CS 580 - Data Mining


Classes: TR, 6:45 pm - 8:00 pm, Maria Sanford Hall 210
Instructor: Dr. Zdravko Markov, MS 203, (860)-832-2711, http://www.cs.ccsu.edu/~markov/, e-mail: markovz@ccsu.edu
Office hours:  TR 8:00pm-9:00pm, MW 5:00pm-6:45pm, or by appointment

Description: Data Mining studies algorithms and computational paradigms that allow computers to find patterns and regularities in databases, perform prediction and forecasting, and generally improve their performance through interaction with data. It is currently regarded as the key element of a more general process called Knowledge Discovery that deals with extracting useful knowledge from raw data. The knowledge discovery process includes data selection, cleaning, coding, using different statistical, pattern recognition and machine learning techniques, and reporting and visualization of the generated structures. The course will cover all these issues and will illustrate the whole process by examples of practical applications. Important related technologies as Data Warehousing and  On-line Analytical Processing (OLAP) will be also discussed. The students will use recent Data Mining software.
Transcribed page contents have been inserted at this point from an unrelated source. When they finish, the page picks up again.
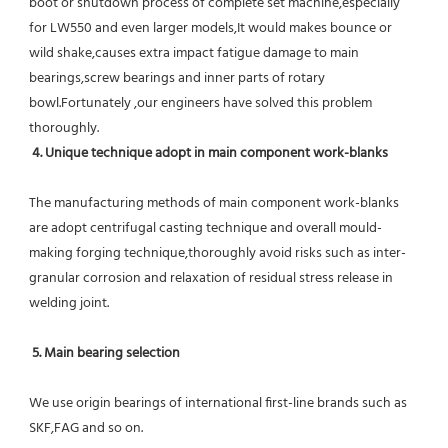
boot or shutdown process of complete set machine,especially 
for LW550 and even larger models,It would makes bounce or 
wild shake,causes extra impact fatigue damage to main 
bearings,screw bearings and inner parts of rotary 
bowl.Fortunately ,our engineers have solved this problem 
thoroughly.
4. Unique technique adopt in main component work-blanks 
The manufacturing methods of main component work-blanks 
are adopt centrifugal casting technique and overall mould-
making forging technique,thoroughly avoid risks such as inter-
granular corrosion and relaxation of residual stress release in 
welding joint.
5. Main bearing selection
We use origin bearings of international first-line brands such as 
SKF,FAG and so on.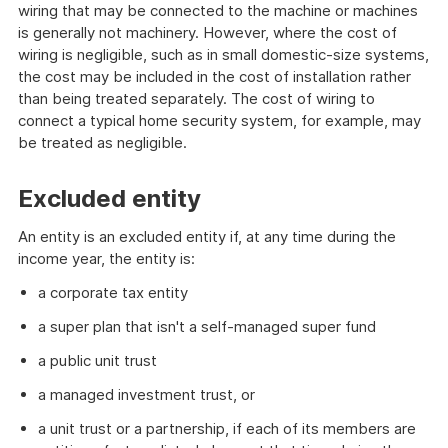
wiring that may be connected to the machine or machines
is generally not machinery. However, where the cost of
wiring is negligible, such as in small domestic-size systems,
the cost may be included in the cost of installation rather
than being treated separately. The cost of wiring to
connect a typical home security system, for example, may
be treated as negligible.
Excluded entity
An entity is an excluded entity if, at any time during the
income year, the entity is:
a corporate tax entity
a super plan that isn't a self-managed super fund
a public unit trust
a managed investment trust, or
a unit trust or a partnership, if each of its members are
Prerequisites: CS 501 and CS 502, basic knowledge of algebra, discrete math and statistics.

Course Objectives

  • To introduce students to the basic concepts and techniques of Data Mining.
  • To develop skills of using recent data mining software for solving practical problems.
  • To gain experience of doing independent study and research.
  • Required text: Ian H. Witten and Eibe Frank, Data Mining: Practical Machine Learning Tools and Techniques with Java Implementations, Morgan Kaufmann, 1999, ISBN 1-55860-552-5. Chapter 8 (Nuts And Bolts: Machine Learning Algorithms In Java)  is available online from the Weka 3 homepage.

    Required software: Weka 3 Data Mining System - a free Machine Learning Software in Java.

    Assignments, projects and grading: There will be 8 projects requiring independent study and practical work with a data mining system for solving data mining tasks and 2 quizzes. The final grade will be based 80% on projects and 20% on quizzes. The letter grades will be calculated according to the following table:
    A A- B+ B B- C+ C C- D+ D D- F
    95-100 90-94 87-89 84-86 80-83 77-79 74-76 70-73 67-69 64-66 60-63 0-59

    WEB resources

    1. Data Mining
    2. Machine Learning
    Tentative Schedule (don't print everything, keep track of the updates)
    1. Introduction
    2. Data Warehouse and OLAP
    3. Data preprocessing
    4. Data mining knowledge representation
    5. Attribute-oriented analysis
    6. Quiz 1
    7. Data mining algorithms: Association rules
    8. Data mining algorithms: Classification
    9. Data mining algorithms: Prediction
    10. Evaluating what's been learned
    11. Quiz 2
    12. Mining real data
    13. Clustering
    14. Advanced techniques and applications Reading: Witten & Frank - Chapter 9.

    Project 1 - create a data cube

    No available at this time.

    Quiz 1

    The quiz description appears here at due time.

    Quiz 2

    The quiz description appears here at due time.